NGINX is a high-performance HTTP server that can handle massive concurrent requests while consuming little CPU and memory. It supports HTTP features like HTTP/2, WebSockets, and FastCGI. 

  • Performance

NGINX is a powerful web server that can manage concurrent connections while consuming a few resources.

  • Asynchronous Architecture

To manage requests, NGINX employs an asynchronous, event-driven method. Instead of starting a new process for each request, NGINX handles numerous requests with a single thread. This method enables NGINX to handle many requests while incurring minimal overhead.

  • Memory Usage

NGINX is designed to utilize as little memory as possible. NGINX allocates a fixed amount of RAM to each worker process by default. This amount is adjustable based on the hardware configuration of the server.

NGINX in Different Environments

NGINX is extremely adaptable and can run on various operating systems, notably Linux and Windows.

  • Linux - NGINX was initially built for Unix-like computers, yet it performs admirably on Linux. Because of its performance, stability, and minimal resource utilization, it is frequently used as the default choice for Linux-based web servers. 
  • Windows - NGINX can also be run on Windows systems, albeit this is less frequent. While NGINX on Windows includes the majority of the functionality of its Linux equivalent, there are certain limitations owing to operating system differences. 

Cloud Computing - NGINX also works well in cloud computing settings. Because of its ability to handle huge traffic loads while using little memory, it is perfect for scalable, distributed applications.

Looking Ahead

NGINX has established itself as a robust and adaptable web server that can handle various jobs efficiently and dependably. It is popular among developers and system administrators due to its event-driven architecture, extensive capabilities, and robust security.

NGINX has the power and versatility to satisfy your needs, whether providing static content, functioning as a reverse proxy, or balancing loads across numerous servers. Its widespread use and popularity attest to its capabilities and performance.

As the product head at NGINX says - “The modern web needs the latest way to app delivery. It’s a journey we’re taking & this is a journey that we want to take part with you.”
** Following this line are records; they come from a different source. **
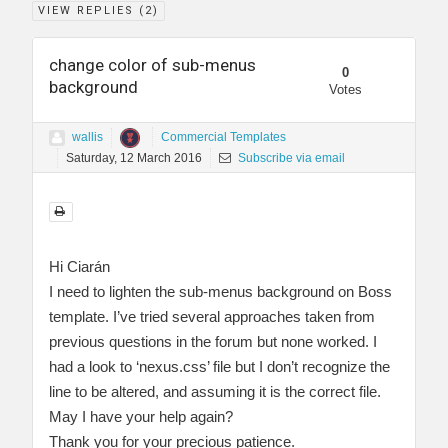
VIEW REPLIES (
2
)
change color of sub-menus
0
background
Votes
wallis
Commercial Templates
Saturday, 12 March 2016
Subscribe via email
Hi Ciarán
I need to lighten the sub-menus background on Boss
template. I’ve tried several approaches taken from
previous questions in the forum but none worked. I
had a look to ‘nexus.css’ file but I don’t recognize the
line to be altered, and assuming it is the correct file.
May I have your help again?
Thank you for your precious patience.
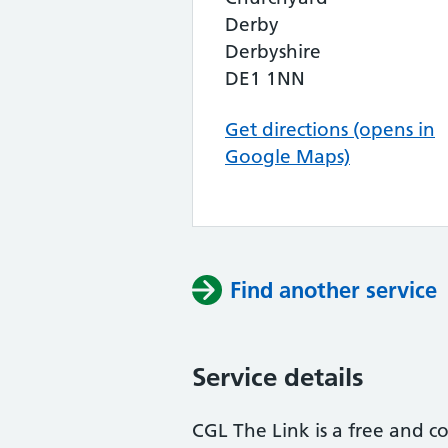
Derby
Derbyshire
DE1 1NN
Get directions (opens in
Google Maps)
Find another service
Service details
CGL The Link is a free and co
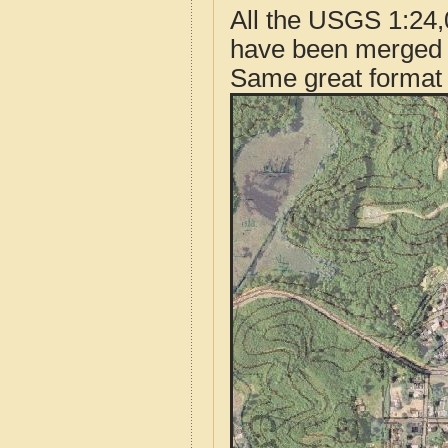
All the USGS 1:24,
have been merged t
Same great format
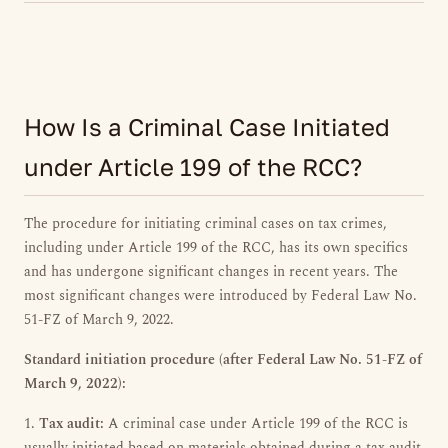
How Is a Criminal Case Initiated
under Article 199 of the RCC?
The procedure for initiating criminal cases on tax crimes,
including under Article 199 of the RCC, has its own specifics
and has undergone significant changes in recent years. The
most significant changes were introduced by Federal Law No.
51-FZ of March 9, 2022.
Standard initiation procedure (after Federal Law No. 51-FZ of
March 9, 2022):
1.
Tax audit:
A criminal case under Article 199 of the RCC is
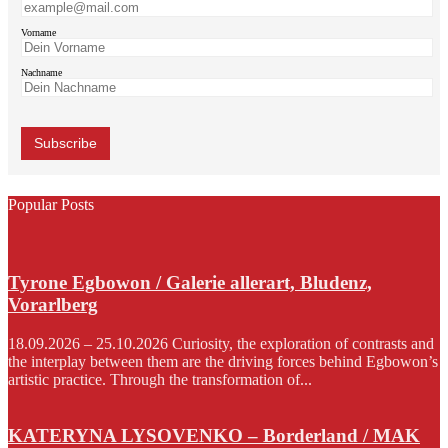
Vorname
Nachname
Popular Posts
Tyrone Egbowon / Galerie allerart, Bludenz,
Vorarlberg
18.09.2026 – 25.10.2026 Curiosity, the exploration of contrasts and
the interplay between them are the driving forces behind Egbowon’s
artistic practice. Through the transformation of...
KATERYNA LYSOVENKO – Borderland / MAK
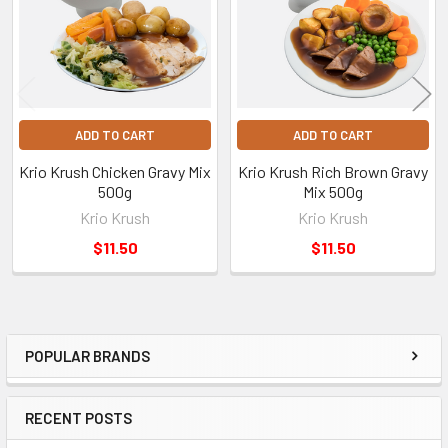
ADD TO CART
ADD TO CART
Krio Krush Chicken Gravy Mix
Krio Krush Rich Brown Gravy
500g
Mix 500g
Krio Krush
Krio Krush
$11.50
$11.50
POPULAR BRANDS
Sidebar
RECENT POSTS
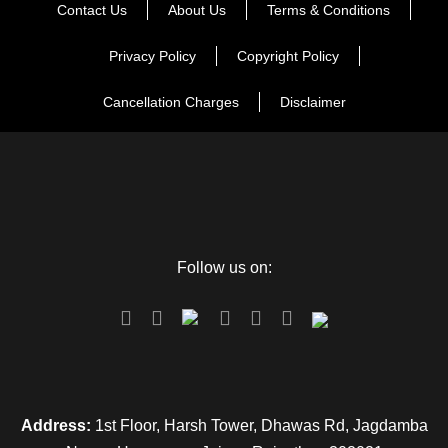
Contact Us
About Us
Terms & Conditions
Enjoy a superb vacation with your friends, after breakfast
drive towards Jim Corbett. Check in to the hotel, gear up for
Privacy Policy
Copyright Policy
an adventurous wildlife jeep safari, View more than 550
Cancellation Charges
Disclaimer
species of fauna and over 400 different species of flora. In
the evening, visit Dhikuli to relax with your buddies for a
while, and come back to the resort for a delectable dinner.
You can also opt for a bonfire to dance around, and swap
scary stories with each other. Spend the night discussing the
eventful day with your friends at the resort.
Follow us on:
Note – safari charges will be extra
Day 4
Delhi Departure
Address:
1st Floor, Harsh Tower, Dhawas Rd, Jagdamba
Say goodbye to this scintillating experience of being in the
However, as with any technology, understanding NGINX's advantages and drawbacks is critical, as is selecting the proper tool for your use case. Although we have offered a beginner's overview of NGINX, there is always more to learn. The more you know, the better you’ll become in creative, innovative web applications.

Need help with your journey with NGINX? MarsDevs can help. Let us help you learn how people are using NGINX and help your leverage the same.

Reach out to us for your tech needs anytime. We are the top tech partners you’ll ever find!


  1. Can NGINX be used as a load balancer?

NGINX's ability to operate as a load balancer is one of its primary characteristics. It can split incoming traffic among many backend servers, improving application performance and dependability.

  1. Can you optimize NGINX for better performance?

There are various techniques to improve NGINX performance. Enabling gzip compression to minimize the size of HTTP responses, configuring caching to enhance response times, and adjusting NGINX's worker processes and connections to best use your server's resources are examples.

  1. Does NGINX offer any security features?

NGINX has several security mechanisms by default & assists in SSL/TLS for encrypted connections, price restriction to prevent DDoS assaults & access control based on an IP address, or HTTP basic authentication is among them.

  1. What is NGINX used for?

It’s a free and open-source website server that serves as a reverse proxy, HTTP cache, mail proxy & load balancer. NGINX helps in HTTPS servers & is primarily intended for optimal performance & stability.

  1. Which is faster - Apache or NGINX?

NGINX outperforms Apache in terms of performance. NGINX is 2.5 times quicker than Apache and consumes less memory.